------ Provided information ------

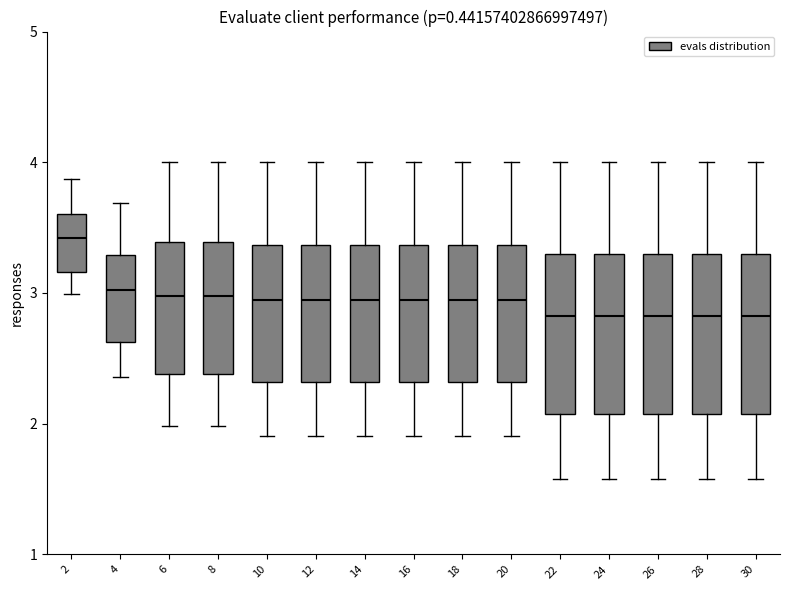

Reading left to right, transcribe this box plot: for each box, give where its median line is, the range the box spans, and where its two whiskers end, as read against the y-axis. The values are not printed on the chart, so give them approximately, as read against the axis.

2: median 3.4, box 3.2 to 3.6, whiskers 3.0 to 3.9
4: median 3.0, box 2.6 to 3.3, whiskers 2.4 to 3.7
6: median 3.0, box 2.4 to 3.4, whiskers 2.0 to 4.0
8: median 3.0, box 2.4 to 3.4, whiskers 2.0 to 4.0
10: median 2.9, box 2.3 to 3.4, whiskers 1.9 to 4.0
12: median 2.9, box 2.3 to 3.4, whiskers 1.9 to 4.0
14: median 2.9, box 2.3 to 3.4, whiskers 1.9 to 4.0
16: median 2.9, box 2.3 to 3.4, whiskers 1.9 to 4.0
18: median 2.9, box 2.3 to 3.4, whiskers 1.9 to 4.0
20: median 2.9, box 2.3 to 3.4, whiskers 1.9 to 4.0
22: median 2.8, box 2.1 to 3.3, whiskers 1.6 to 4.0
24: median 2.8, box 2.1 to 3.3, whiskers 1.6 to 4.0
26: median 2.8, box 2.1 to 3.3, whiskers 1.6 to 4.0
28: median 2.8, box 2.1 to 3.3, whiskers 1.6 to 4.0
30: median 2.8, box 2.1 to 3.3, whiskers 1.6 to 4.0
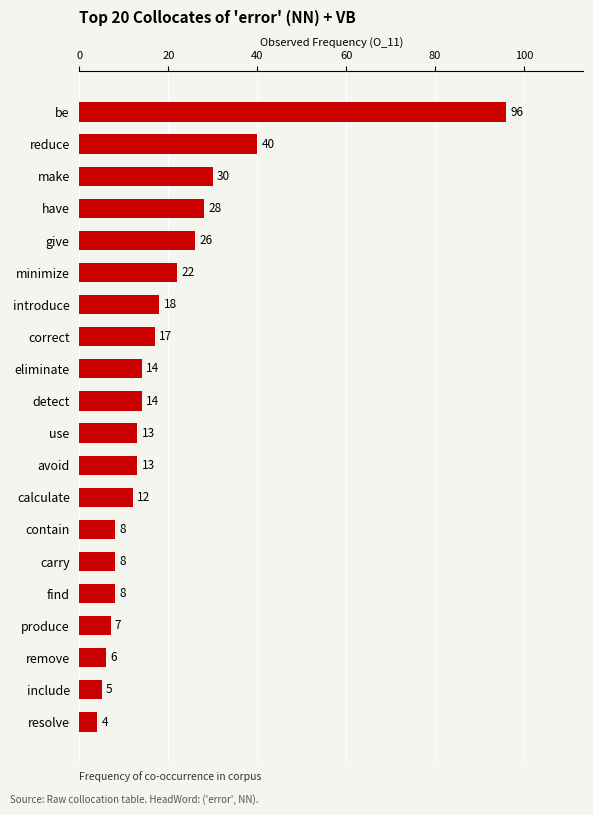

At which category does the chart reach its minimum across all series?

resolve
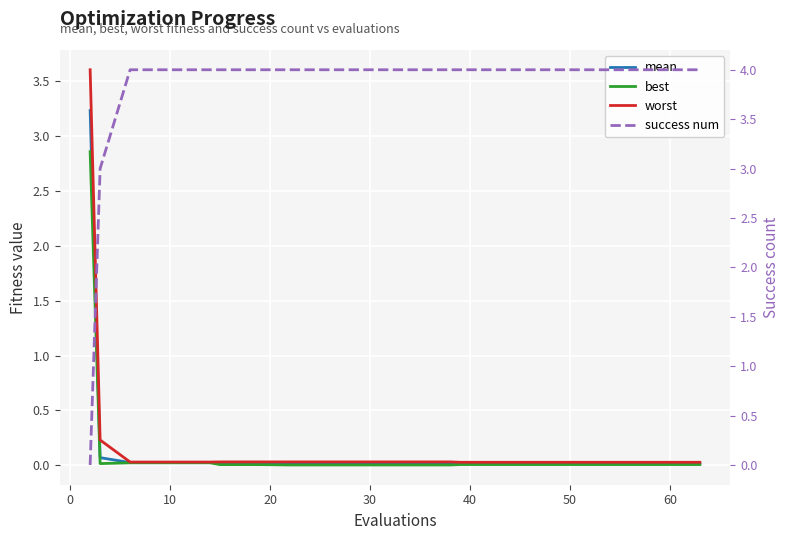

Does the chart display data point markers on the line(s)?

No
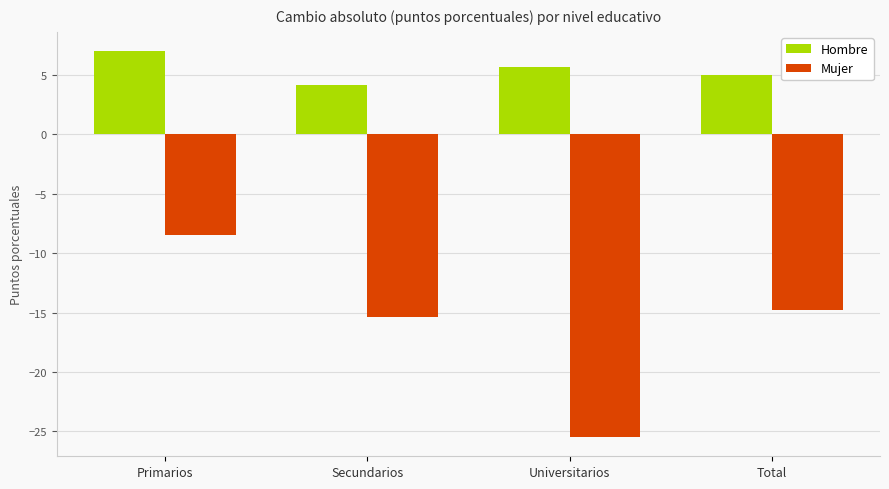

What is the sum of all Mujer values?

-64.2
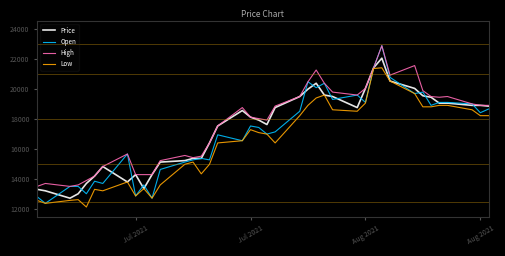

What is the minimum value shown in the chart?

12141.7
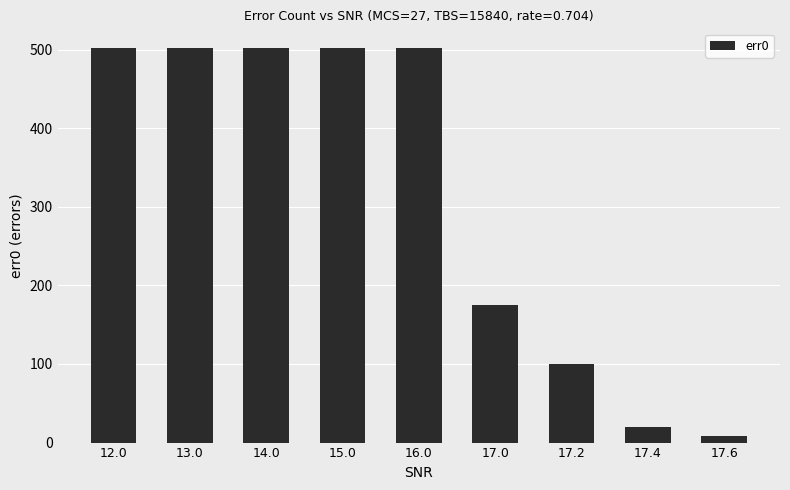

How many values are between 100 and 502?

7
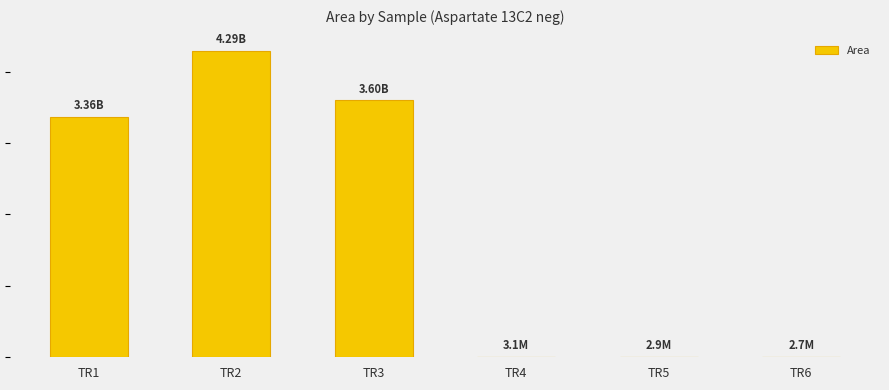

Does the chart contain any negative values?

No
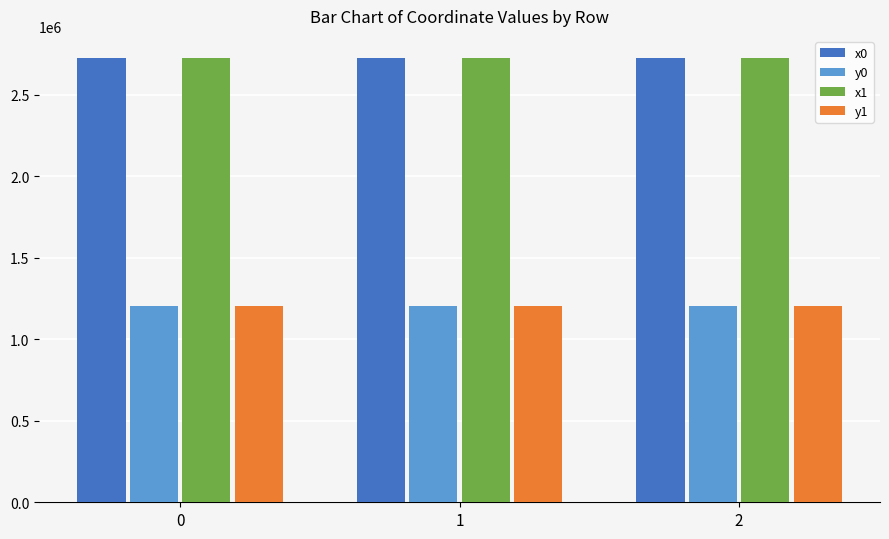

What is the spread (max minus min) of values at 2?

1518255.8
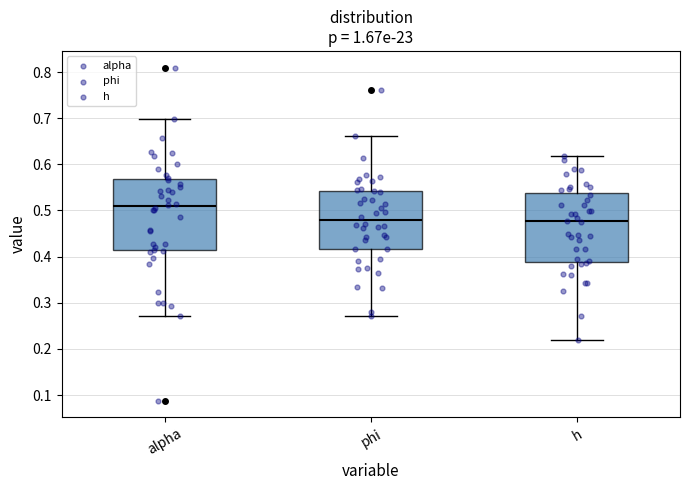

Reading left to right, transcribe this box plot: for each box, give where its median line is, the range the box spans, and where its two whiskers end, as read against the y-axis. The values are not printed on the chart, so give them approximately, as read against the axis.

alpha: median 0.51, box 0.41 to 0.57, whiskers 0.27 to 0.70
phi: median 0.48, box 0.42 to 0.54, whiskers 0.27 to 0.66
h: median 0.48, box 0.39 to 0.54, whiskers 0.22 to 0.62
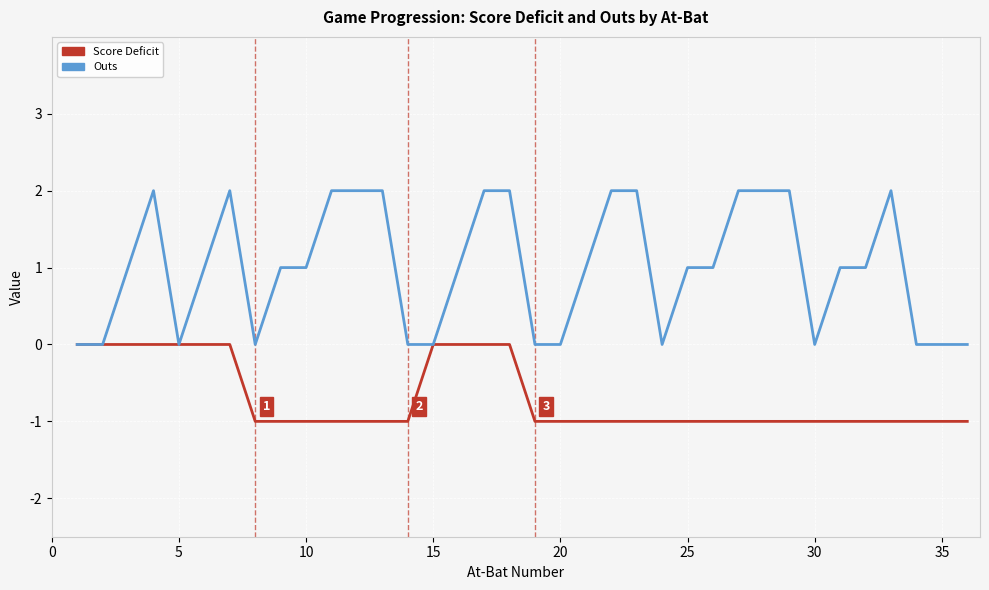

True or false: Outs and Score Deficit intersect in this chart.

False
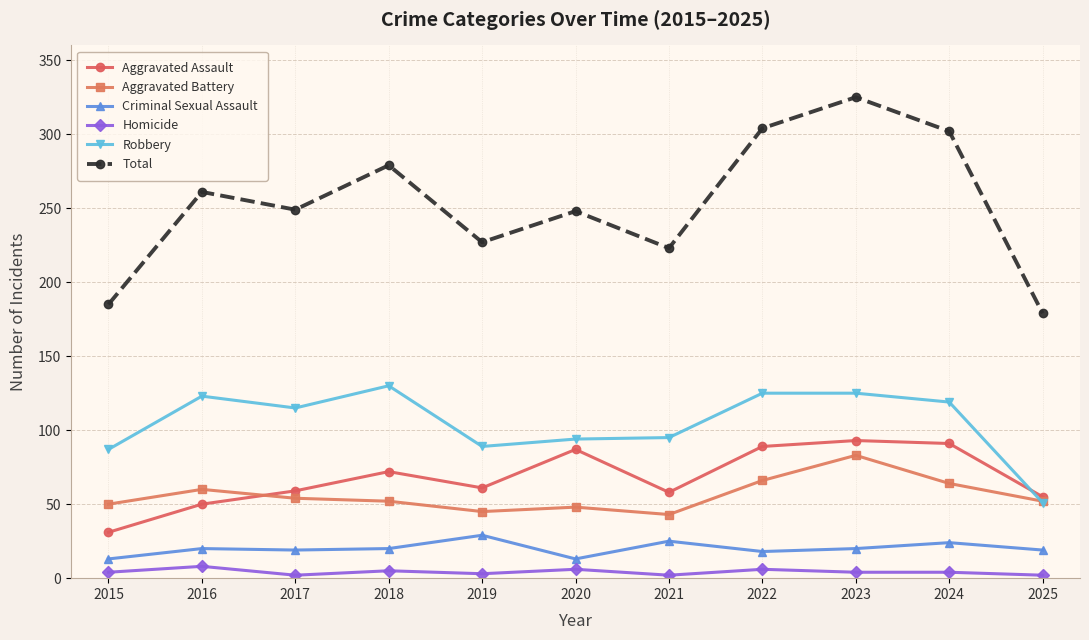

True or false: Total and Aggravated Battery intersect in this chart.

False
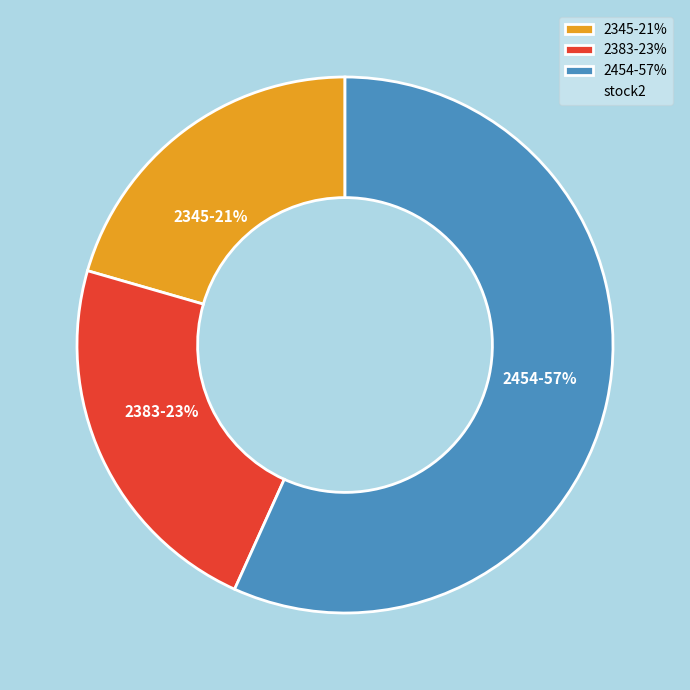

Is it true that 2345 is 35% of the pie?

False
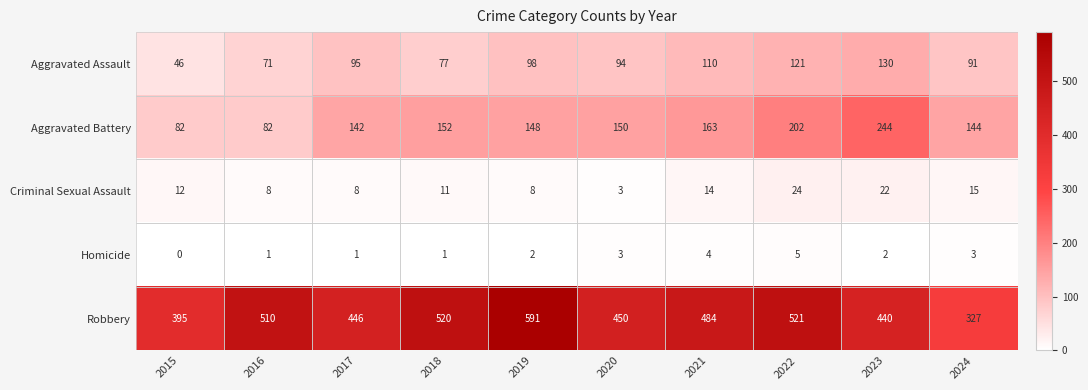

At which category is the sum across all series the highest?

2022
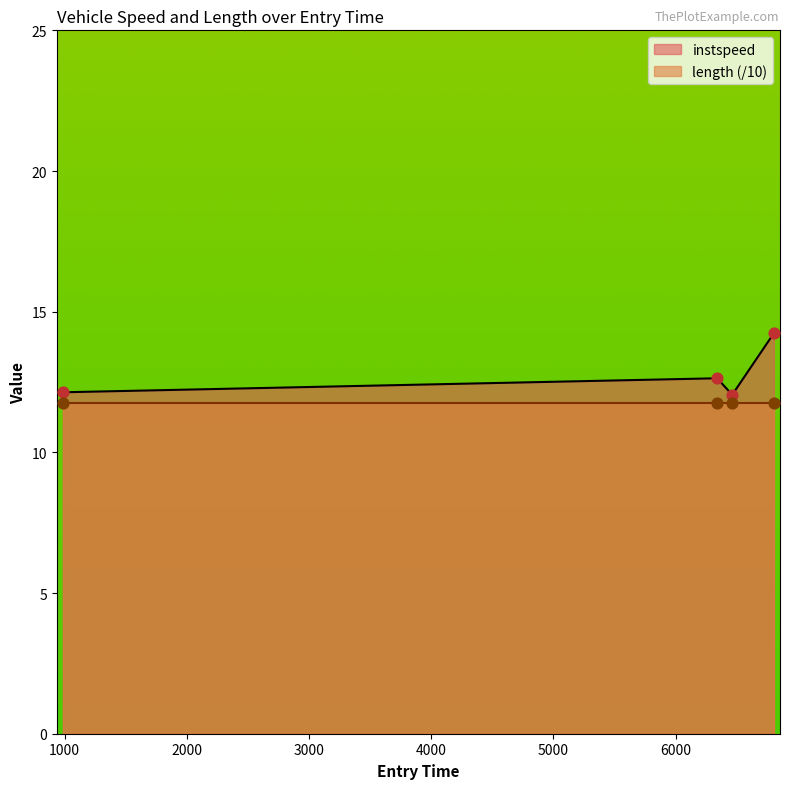

Between 6339.69464256216 and 985.1271409717225, which is larger?

6339.69464256216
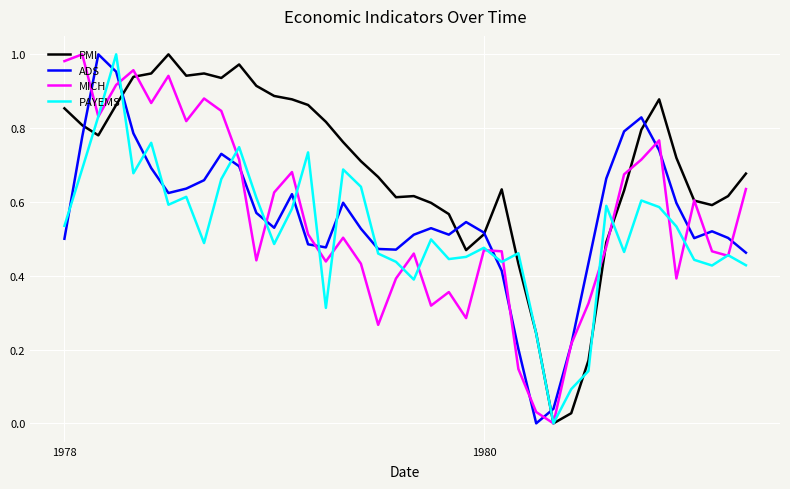

What are all the series names shown in the legend?

PMI, ADS, MICH, PAYEMS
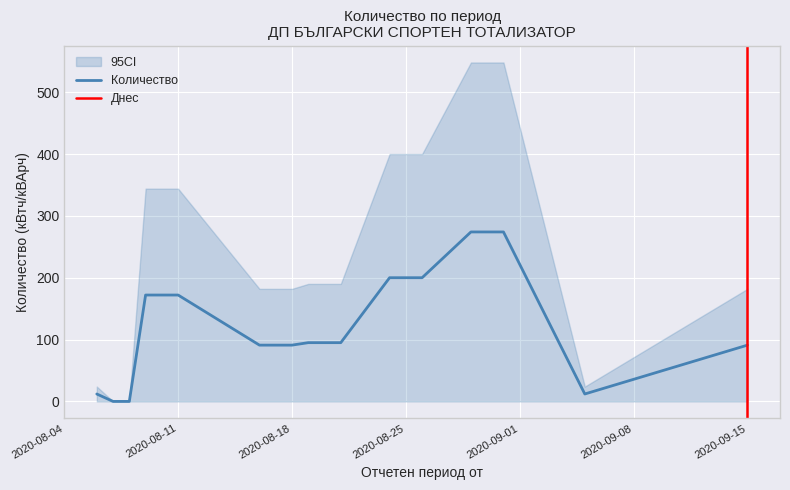

The Количество series shows 200 at 2020-08-25. True or false?

True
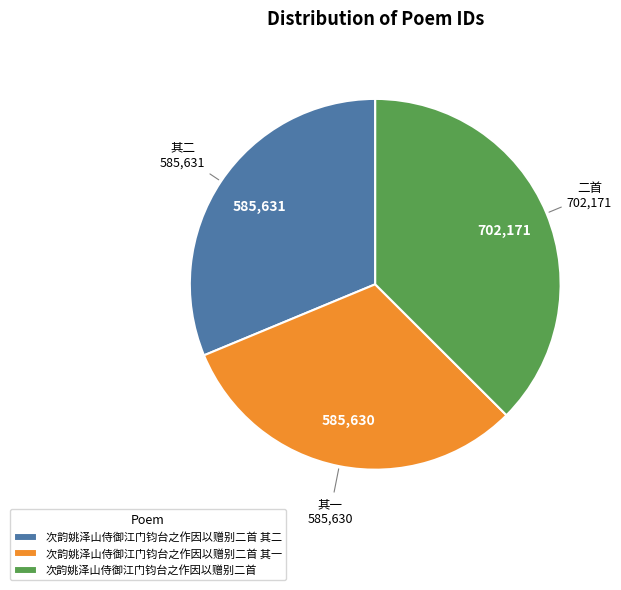

Count the number of slices in the pie.

3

------

* [Job item] Swap "pie" for "pie chart" everywhere it appears in the records above, and reproduce the records with nothing else changed. Leave the pictures out.

* [Solution to this problem]
Reading left to right, transcribe this box plot: for each box, give where its median line is, the range the box spans, and where its two whiskers end, as read against the y-axis. The values are not printed on the chart, so give them approximately, as read against the axis.

2: median 3.4, box 3.2 to 3.6, whiskers 3.0 to 3.9
4: median 3.0, box 2.6 to 3.3, whiskers 2.4 to 3.7
6: median 3.0, box 2.4 to 3.4, whiskers 2.0 to 4.0
8: median 3.0, box 2.4 to 3.4, whiskers 2.0 to 4.0
10: median 2.9, box 2.3 to 3.4, whiskers 1.9 to 4.0
12: median 2.9, box 2.3 to 3.4, whiskers 1.9 to 4.0
14: median 2.9, box 2.3 to 3.4, whiskers 1.9 to 4.0
16: median 2.9, box 2.3 to 3.4, whiskers 1.9 to 4.0
18: median 2.9, box 2.3 to 3.4, whiskers 1.9 to 4.0
20: median 2.9, box 2.3 to 3.4, whiskers 1.9 to 4.0
22: median 2.8, box 2.1 to 3.3, whiskers 1.6 to 4.0
24: median 2.8, box 2.1 to 3.3, whiskers 1.6 to 4.0
26: median 2.8, box 2.1 to 3.3, whiskers 1.6 to 4.0
28: median 2.8, box 2.1 to 3.3, whiskers 1.6 to 4.0
30: median 2.8, box 2.1 to 3.3, whiskers 1.6 to 4.0

At which category does the chart reach its minimum across all series?

resolve

Does the chart display data point markers on the line(s)?

No

What is the sum of all Mujer values?

-64.2

What is the minimum value shown in the chart?

12141.7

How many values are between 100 and 502?

7

Does the chart contain any negative values?

No

What is the spread (max minus min) of values at 2?

1518255.8

Reading left to right, transcribe this box plot: for each box, give where its median line is, the range the box spans, and where its two whiskers end, as read against the y-axis. The values are not printed on the chart, so give them approximately, as read against the axis.

alpha: median 0.51, box 0.41 to 0.57, whiskers 0.27 to 0.70
phi: median 0.48, box 0.42 to 0.54, whiskers 0.27 to 0.66
h: median 0.48, box 0.39 to 0.54, whiskers 0.22 to 0.62

True or false: Outs and Score Deficit intersect in this chart.

False

True or false: Total and Aggravated Battery intersect in this chart.

False

Is it true that 2345 is 35% of the pie chart?

False

At which category is the sum across all series the highest?

2022

Between 6339.69464256216 and 985.1271409717225, which is larger?

6339.69464256216

What are all the series names shown in the legend?

PMI, ADS, MICH, PAYEMS

The Количество series shows 200 at 2020-08-25. True or false?

True

Count the number of slices in the pie chart.

3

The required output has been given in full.